At the beginning, entry into the U.S. was uneventful, as the Burlingame Treaty of 1868 between the United States and China allowed Chinese to migrate. Under this treaty, while children who were born in the U.S. would automatically become American citizens, Chinese, unlike the European immigrants, could not become naturalized citizens (3). To earlier Chinese, becoming a naturalized citizen may not have mattered, as many wanted to return to China anyway, rich from gold found in America. This, however, as we shall see, will have later consequences for future Chinese immigrants.
A few Chinese did become rich in the gold fields of America, however most Chinese contented themselves to working over "spent" mines or riverbeds. Whereas an American gold-seeker might dismiss a river-bed or mine as "unprofitable and not worth the time and effort", Chinese would diligently work at it, gleaning small bits or flakes of gold (4).
As more and more Chinese arrived in America, other gold-seekers began viewing Chinese as a menace. Many incidents of Chinese being murdered, having their claims taken over or "jumped" by whites, forced to pay exorbitant permit fees to mine, and being denied any civil liberties are documented (5). Still, the Chinese were viewed as hard and dependable workers, and many Chinese who did not become miners took other jobs. These jobs included domestic servants, farming, laundering, cooking, peddling, and becoming storekeepers. Others worked at jobs that nobody else wanted or would consider too dirty (6).

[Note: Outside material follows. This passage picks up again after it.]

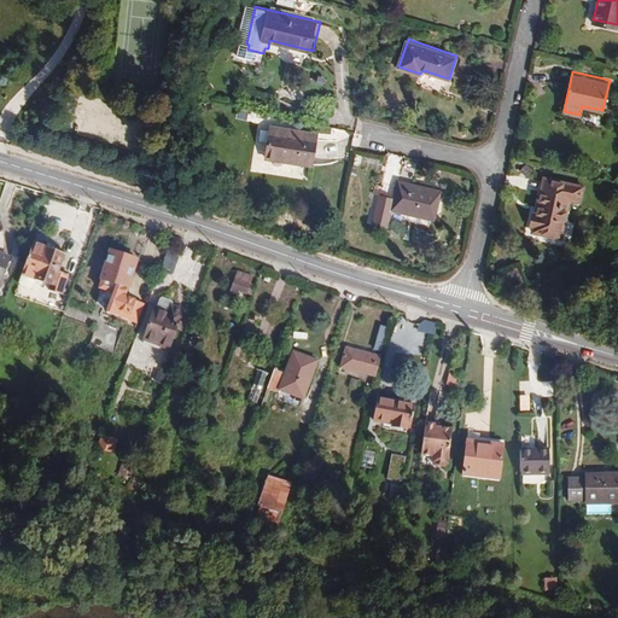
[(272,124),(266,157),(312,164),(318,133),(272,124)]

Many Chinese also worked on the building of the First Transcontinental Railroad. The Chinese were often exploited and worked under the most hazardous of conditions. As an example, Chinese laborers were lowered from mountainsides and used to tunnel through mountains using the highly unstable and volatile nitro-glycerin. Many times, Chinese often suffered serious injury and death from premature explosions. The term "not a Chinaman's chance" is often associated with this type of action (7).